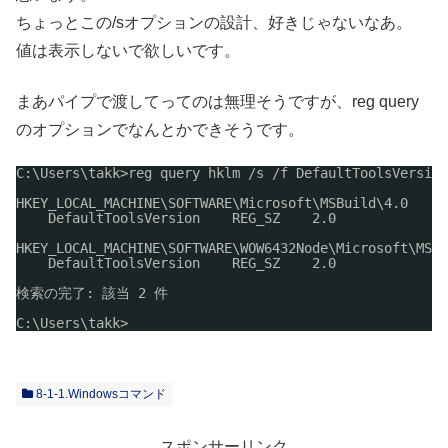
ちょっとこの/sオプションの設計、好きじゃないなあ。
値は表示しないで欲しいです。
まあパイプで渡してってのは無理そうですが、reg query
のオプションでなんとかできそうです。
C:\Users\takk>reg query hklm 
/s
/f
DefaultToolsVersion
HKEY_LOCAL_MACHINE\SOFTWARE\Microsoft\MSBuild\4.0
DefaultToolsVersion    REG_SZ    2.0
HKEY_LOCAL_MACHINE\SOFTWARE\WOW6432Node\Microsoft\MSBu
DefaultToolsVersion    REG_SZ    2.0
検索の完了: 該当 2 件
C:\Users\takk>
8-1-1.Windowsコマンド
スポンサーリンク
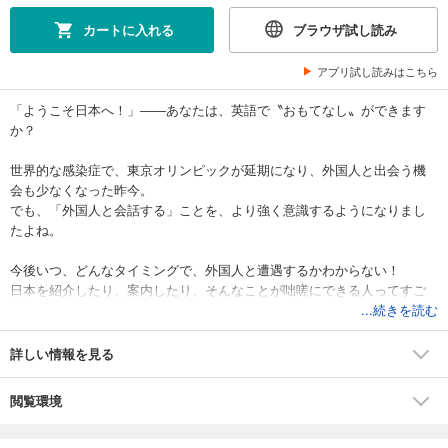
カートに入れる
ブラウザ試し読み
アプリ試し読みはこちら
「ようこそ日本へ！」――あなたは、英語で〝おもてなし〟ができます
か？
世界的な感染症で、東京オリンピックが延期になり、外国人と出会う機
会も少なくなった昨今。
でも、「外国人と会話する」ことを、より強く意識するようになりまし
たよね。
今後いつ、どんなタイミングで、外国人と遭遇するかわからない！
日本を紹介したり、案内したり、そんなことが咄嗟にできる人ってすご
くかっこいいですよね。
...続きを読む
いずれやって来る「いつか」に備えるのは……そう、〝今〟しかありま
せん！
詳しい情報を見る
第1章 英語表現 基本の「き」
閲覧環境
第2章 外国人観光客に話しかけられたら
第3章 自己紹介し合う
____
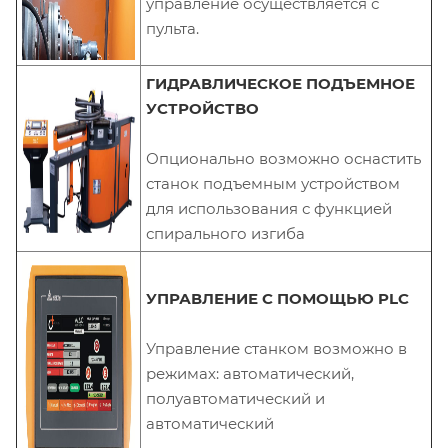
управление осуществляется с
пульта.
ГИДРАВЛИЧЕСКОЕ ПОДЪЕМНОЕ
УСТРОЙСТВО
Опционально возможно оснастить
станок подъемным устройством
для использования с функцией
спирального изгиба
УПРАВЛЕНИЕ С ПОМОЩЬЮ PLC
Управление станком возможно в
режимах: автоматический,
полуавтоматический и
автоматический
____
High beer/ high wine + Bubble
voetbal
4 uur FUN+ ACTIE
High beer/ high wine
____
#### [WHAT YOU ARE ASKED TO DO]
Copy each line of the records that has "возможно" in it.

#### [EXERCISE SOLUTION]
Опционально возможно оснастить
Управление станком возможно в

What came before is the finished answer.